Top-end phones help Qualcomm ride out supply chain crisis
The US computer-chip maker Qualcomm says it is riding out the supply chain storm thanks to strong demand for 5G phones, especially in China.
Speaking to the investors at the fiscal fourth-quarter earnings call, Qualcomm chief financial officer Akash Palkhiwala said during Q4 the company allocated supplies to its most profitable businesses, favouring smartphones.
He explained that although Qualcomm was “supply constrained” it had taken the decision to allocate supply based on the profitability of the “strong” Q4 handset market.
Palkhiwala also pointed out that high-end smartphones are likely to be less impacted by supply chain issues than entry-level devices.
Top-end smartphones chips fillip
He said: “When our customers have supply mismatches they end up supplying the premium and high-end devices. This trend favors Qualcomm, since it serves the premium end of the market.”
Shortages are also an issue for Qualcomm itself, the CFO explained. “We do have constraints really across the board”, he said. He went on to explain that the company has responded both by finding secondary sources for some parts and also by expanding capacity.
Qualcomm CEO Cristiano Amon, meanwhile, predicted supply and demand will start to come into balance for the company during the second half of 2022.

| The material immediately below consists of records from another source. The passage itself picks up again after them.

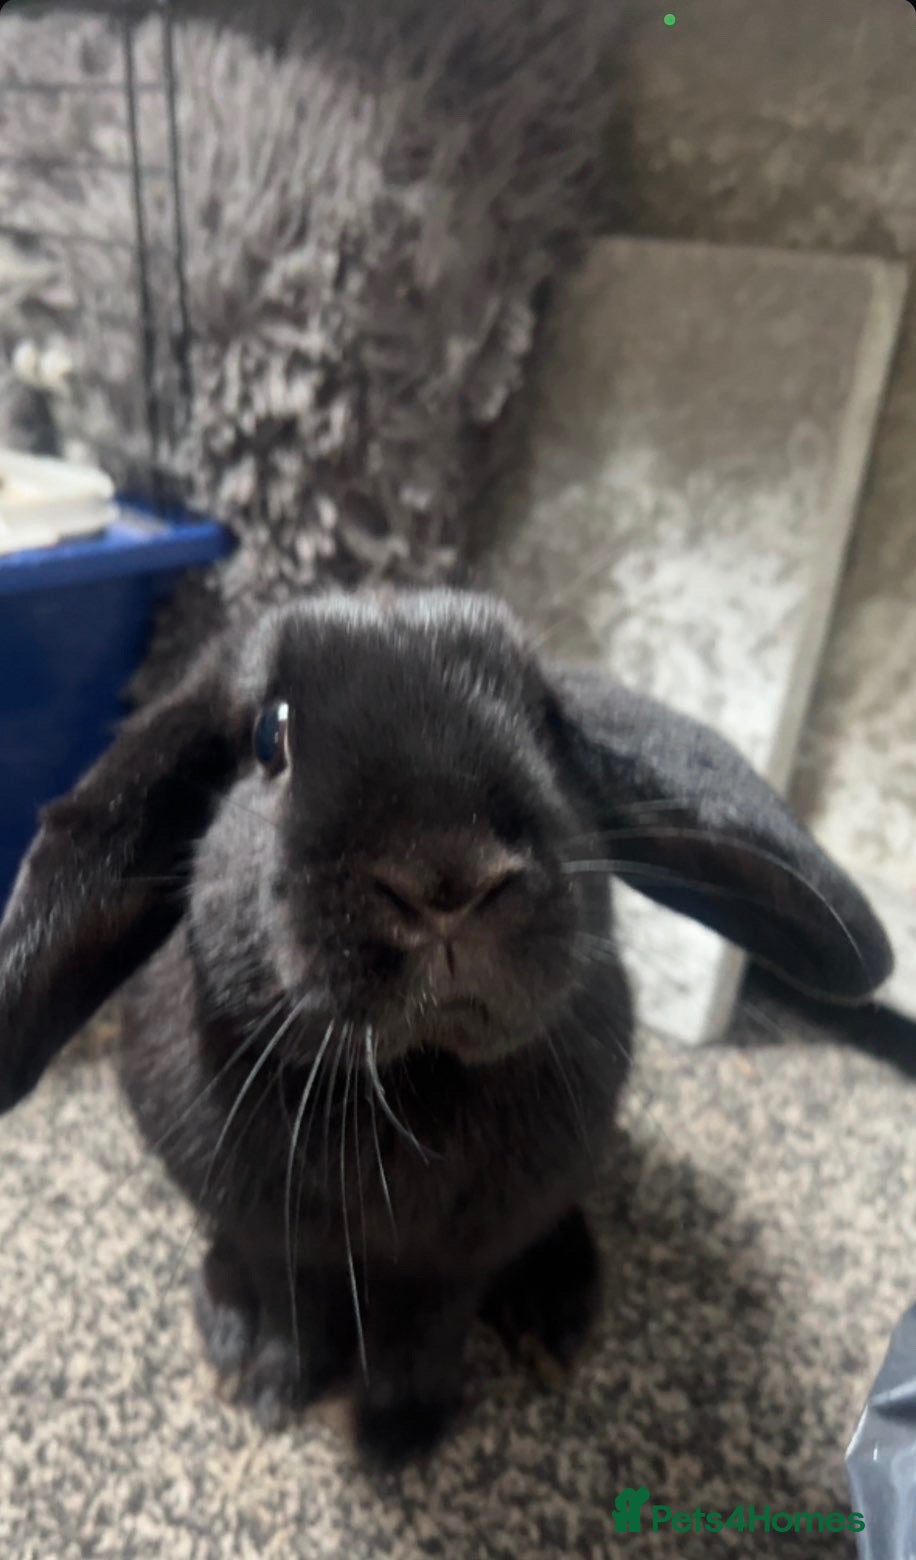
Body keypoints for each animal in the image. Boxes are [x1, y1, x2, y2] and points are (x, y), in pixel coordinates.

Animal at [0, 587, 893, 1466]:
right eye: (267, 736)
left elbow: (425, 1328)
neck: (407, 1083)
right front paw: (273, 1390)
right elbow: (291, 1304)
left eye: (543, 722)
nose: (447, 876)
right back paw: (229, 1330)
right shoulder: (273, 1235)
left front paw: (400, 1434)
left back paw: (550, 1318)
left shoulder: (461, 1257)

Supply chain imbalances have also contributed to weakness in China, Amon said, but added that some of that weakness has been offset by strong demand for 5G devices.
5G China surge 'an opportunity'
Palkhiwala said that around 70 per cent of China’s consumers have upgraded to 5G phones, and that domestic manufacturers are favouring designs that give users more features.
“Oppo, Vivo, Xiaomi, Honor - all of our customers are moving up-tier and as they do so, this creates an incremental opportunity for us”, Palkhiwala said.
This year, Qualcomm has struggled to keep up with demand for its processor chips - used in smartphones and gadgets - because a chip shortage that first hit the auto industry spread to the electronics business.
The chip-shortage chain-reaction was sparked by the Covid lockdown.
Covid chips-shortage chain reaction
With swathes of humanity unable to travel, car sales slumped by up to 50 per cent. Car makers responded by reducing orders for parts - especially computer chips, of which the typical modern car contains dozens.
At the same time, lockdown saw a surge in online orders for laptops and smartphones, as working from home became commonplace. There was a similar rush for games consoles.
This meant chip makers switched their focus from cars to smartphones, laptops and tablets.
The problem was as much one of demand as supply. Back in January 2021, the Semiconductor Industry Association said chip sales had hit $40 billion - up 13.2 per cent on the figure for January 2020.
Semiconductor-demand juggling act
But with car sales having now picked up again, chip companies are juggling priorities across their order books.
Qualcomm’s core market has always been mobile phones, but with increasing levels of connectivity in cars, it has been expanding aggressively into the automotive market.
In terms of its Q4 results, Qualcomm reported revenue of $9.3 billion, up 12 per cent from the year-ago quarter, and net income of $2.8 billion, down 5 per cent from the year-ago quarter.